Capítulo 992: Vozes de alabanza en el triunfo
Los espectadores del televisor tenían a alguien explicándoles, por lo que ahora comprendieron la situación. Sin embargo, los espectadores en el lugar, que no eran muy entendidos, aún no veían nada y siguieron echando gritos despectivos para molestar al Weichen.
Así, bajo este entusiasmo negativo, el Forzado al Viento llegó a una posición perfecta para atacar. El cielo, la tierra y las personas estaban en su favor, y con un solo movimiento, forzó al Espada Eterna a un aprieto sin salida.
El Sacerdote siempre fue superior en control. Su alcance de ataque era mayor que el del Espada Eterna, y teniendo la habilidad del Forzado al Viento, que aumentaba su alcance en 4, parecía una marioneta controlada por un hilo.
Originalmente, los espectadores esperaban ver a la Espada Eterna recibir una lección de Weichen, pero finalmente vieron cómo este último era derrotado con facilidad. Las burlas cesaron, pero los espectadores no podían darle palmadas aún, ya que el Sacerdote había demostrado un excelente manejo del alcance y la ritmo.
Por otro lado, una batalla en paralelo acababa de terminar.
Un contra cinco era algo inimaginable si las diferencias eran grandes. Jiashì y una banda de jugadores habían superado esta barrera. Después de la última ronda, Jiashì había logrado un contra cinco con Sun Xiang. En el equipo restante, habían ganado con seis cabezas antes de terminar el juego.
Los seguidores de Jiashì eran muchos y no podían evitar echar más atención a la batalla entre Xenium y Hanxin, pero cuando Jiashì se llevó la victoria, los aplaudieron.
Este resultado para Jiashì no era algo por lo que sentirse orgulloso, pero el apoyo de sus seguidores era lo que no podían ignorar. Los jugadores de Jiashì saludaron a los espectadores con gratitud y la transmisión oficial anunció que Jiashì había avanzado a la final del desafío. El oponente de su equipo estaba en la otra parte del escenario.
Sin embargo, los jugadores de Jiashì no parecían preocupados por quién era su próximo oponente. Después de conceder algunas firmas y fotos con sus rivales actuales, se retiraron del escenario sin esperar a que terminara el resto de la batalla.
Xiao Jie, el orgulloso de Jiashì, estaba furioso al ver esto, pero en ese momento no tenía tiempo para preocuparse por ello. El Xenium aún no había superado el desafío de Hanxin.

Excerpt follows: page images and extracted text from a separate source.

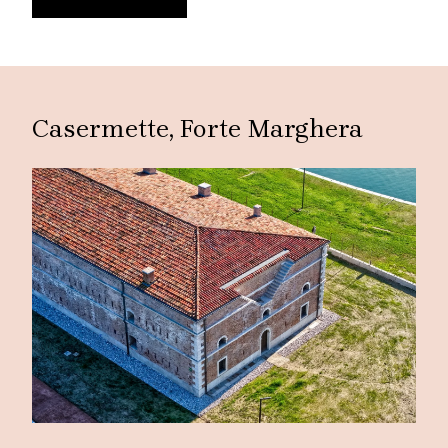
Casermette, Forte Marghera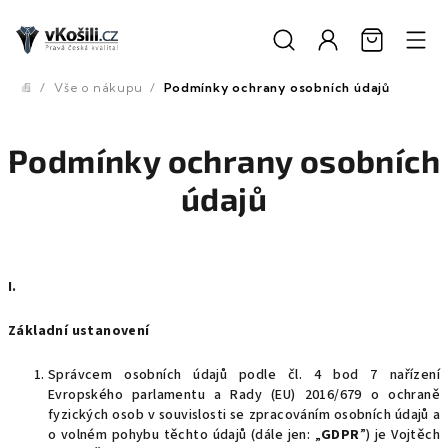
Přejít
na
obsah
/
Vše o nákupu
/
Podmínky ochrany osobních údajů
Domů
Podmínky ochrany osobních
údajů
I.
Základní ustanovení
Správcem osobních údajů podle čl. 4 bod 7 nařízení
Evropského parlamentu a Rady (EU) 2016/679 o ochraně
fyzických osob v souvislosti se zpracováním osobních údajů a
o volném pohybu těchto údajů (dále jen: „
GDPR
”) je Vojtěch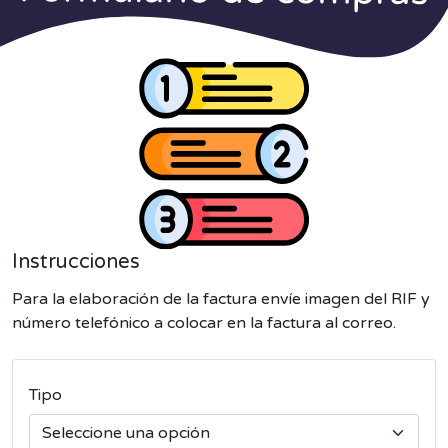
Instrucciones
Para la elaboración de la factura envíe imagen del RIF y
número telefónico a colocar en la factura al correo.
Tipo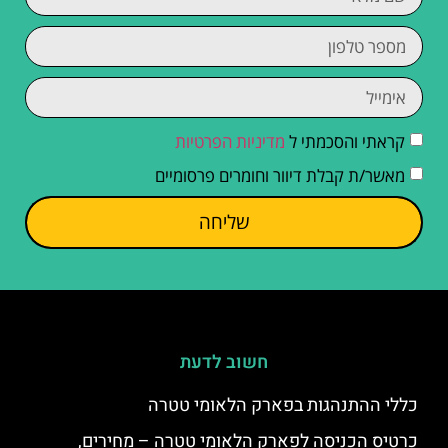
קראתי והסכמתי ל
מדיניות הפרטיות
מאשר/ת קבלת דיוור וחומרים פרסומיים
שליחה
חשוב לדעת
כללי ההתנהגות בפארק הלאומי טטרה
כרטיס הכניסה לפארק הלאומי טטרה – מחירים,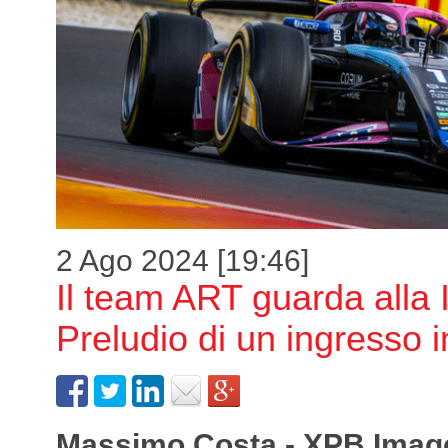
2 Ago 2024 [19:46]
Il team ART guarda alla 
Preludio di un ingresso 
Massimo Costa - XPB Imag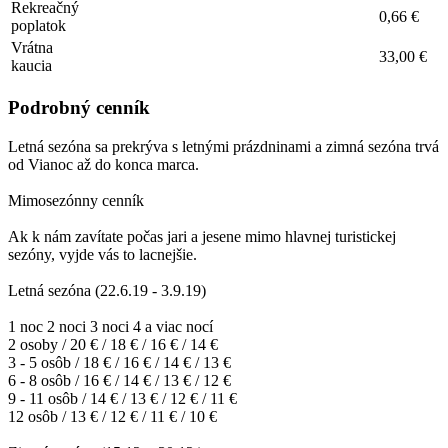
Rekreačný
0,66 €
poplatok
Vrátna
33,00 €
kaucia
Podrobný cenník
Letná sezóna sa prekrýva s letnými prázdninami a zimná sezóna trvá
od Vianoc až do konca marca.
Mimosezónny cenník
Ak k nám zavítate počas jari a jesene mimo hlavnej turistickej
sezóny, vyjde vás to lacnejšie.
Letná sezóna (22.6.19 - 3.9.19)
1 noc 2 noci 3 noci 4 a viac nocí
2 osoby / 20 € / 18 € / 16 € / 14 €
3 - 5 osôb / 18 € / 16 € / 14 € / 13 €
6 - 8 osôb / 16 € / 14 € / 13 € / 12 €
9 - 11 osôb / 14 € / 13 € / 12 € / 11 €
12 osôb / 13 € / 12 € / 11 € / 10 €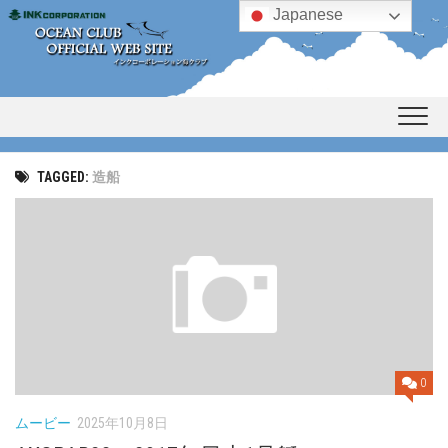
Skip
Japanese
to
content
TAGGED:
造船
0
ムービー
2025年10月8日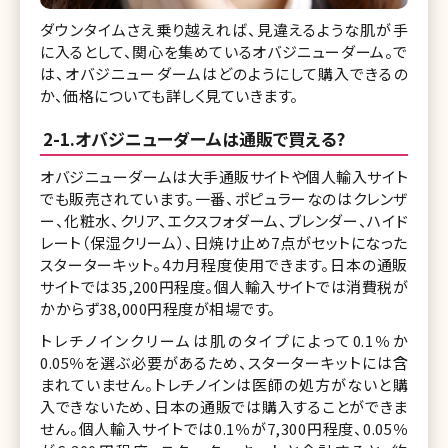
ダウンタイムさえ乗り越えれば、見違えるような肌が手
に入るとして、関心を集めているオバジニューダーム。で
は、オバジニューダームはどのようにして購入できるの
か、価格についても詳しく見ていきます。
2-1.オバジニューダームは通販で買える?
オバジニューダームは大手通販サイトや個人輸入サイト
でも販売されています。一番、ポピュラーなのはクレンザ
ー、化粧水、クリア、エクスフォダーム、ブレンダー、ハイド
レート（保湿クリーム）、日焼け止め7点がセットになった
スターターキット。4カ月程度使用できます。日本の通販
サイトでは35,200円程度。個人輸入サイトでは消費税が
かからず38,000円程度が相場です。
トレチノインクリームは肌のタイプによって0.1％か
0.05％を選ぶ必要があるため、スターターキットには含
まれていません。トレチノインは医師の処方がないと購
入できないため、日本の通販では購入することができま
せん。個人輸入サイトでは0.1％が7,300円程度、0.05％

El Xenium guardaba a sus personajes de mayor poder, algo que había planeado como sorpresa para Jiashì. Sin embargo, Xia Jie vaciló al encontrarse con Hanxin.

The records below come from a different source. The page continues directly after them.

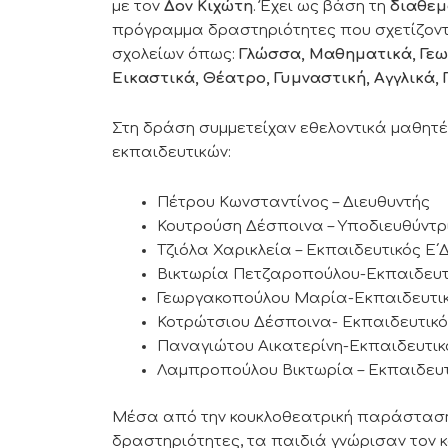
με τον
Δον Κιχώτη
. Έχει ως βάση τη
διαθεμ
πρόγραμμα δραστηριότητες που σχετίζοντα
σχολείων όπως:
Γλώσσα, Μαθηματικά, Γεω
Εικαστικά, Θέατρο, Γυμναστική, Αγγλικά, Γ
Στη δράση συμμετείχαν εθελοντικά μαθητέ
εκπαιδευτικών:
Πέτρου Κωνσταντίνος – Διευθυντής
Κουτρούση Δέσποινα – Υποδιευθύντρι
Τζιόλα Χαρικλεία – Εκπαιδευτικός Ε΄Δ
Βικτωρία Πετζαροπούλου-Εκπαιδευτι
Γεωργακοπούλου Μαρία-Εκπαιδευτικ
Κοτρώτσιου Δέσποινα- Εκπαιδευτικός
Παναγιώτου Αικατερίνη-Εκπαιδευτικ
Λαμπροπούλου Βικτωρία – Εκπαιδευτ
Μέσα από την κουκλοθεατρική παράσταση,
δραστηριότητες, τα παιδιά γνώρισαν τον 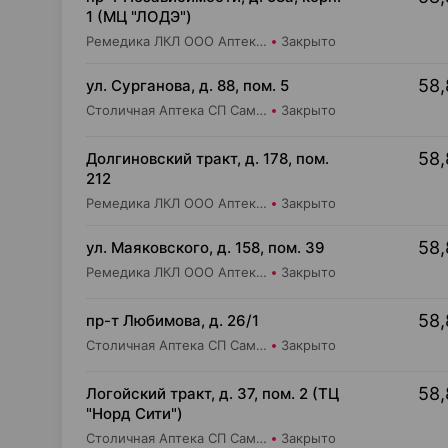
1 (МЦ "ЛОДЭ")
Ремедика ЛКЛ ООО Аптека №21
Закрыто
58,
ул. Сурганова, д. 88, пом. 5
Столичная Аптека СП Самбест ООО Аптека №3
Закрыто
58,
Долгиновский тракт, д. 178, пом.
212
Ремедика ЛКЛ ООО Аптека №19
Закрыто
58,
ул. Маяковского, д. 158, пом. 39
Ремедика ЛКЛ ООО Аптека №15
Закрыто
58,
пр-т Любимова, д. 26/1
Столичная Аптека СП Самбест ООО Аптека №12
Закрыто
58,
Логойский тракт, д. 37, пом. 2 (ТЦ
"Норд Сити")
Столичная Аптека СП Самбест ООО Аптека №9
Закрыто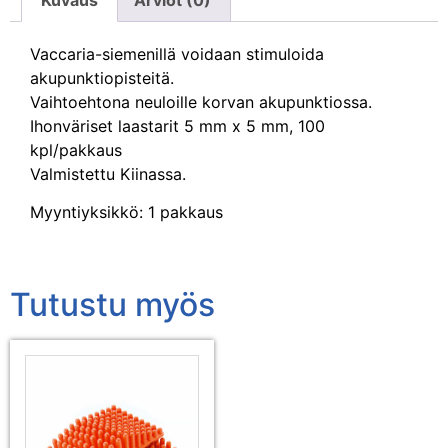
Vaccaria-siemenillä voidaan stimuloida
akupunktiopisteitä.
Vaihtoehtona neuloille korvan akupunktiossa.
Ihonväriset laastarit 5 mm x 5 mm, 100
kpl/pakkaus
Valmistettu Kiinassa.
Myyntiyksikkö: 1 pakkaus
Tutustu myös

Después de todo, él también era un fan del Honor desde sus inicios y los nombres de Ye Qi, Weichen y Sun Zhiping no eran desconocidos para él. Después de dudar mucho, Xia Jie decidió revelar su sorpresa antes del tiempo.
Creía que esto sería suficiente contra Hanxin, pero a medida que avanzaba la batalla, notó que el equipo superior en poder tras cambiar de equipo no parecía tener ningún impacto. Eran constantemente presionados, y este era definitivamente un enfrentamiento entre equipos de igual nivel. Si no podían aprovechar sus ventajas con una cambiada de equipo, ¿cómo podrían sobrevivir si guardaban algo para el final?
Xia Jie ya no podía pensar más. Mientras veía al Espada Eterna ser acosado por Forzado al Viento, su cara reflejaba su desprecio y aborrecimiento. Odio la derrota y este mal rendimiento; él había comprado el Xenium para disfrutar de los juegos, no para soportar esto.
El Espada Eterna finalmente cedió, Weichen ganó sin esfuerzo. Si no fuera por su comportamiento servil y molesto, los espectadores estaban dispuestos a aplaudir, pero con ese comienzo, sentían que la calidad del juego había caído drásticamente.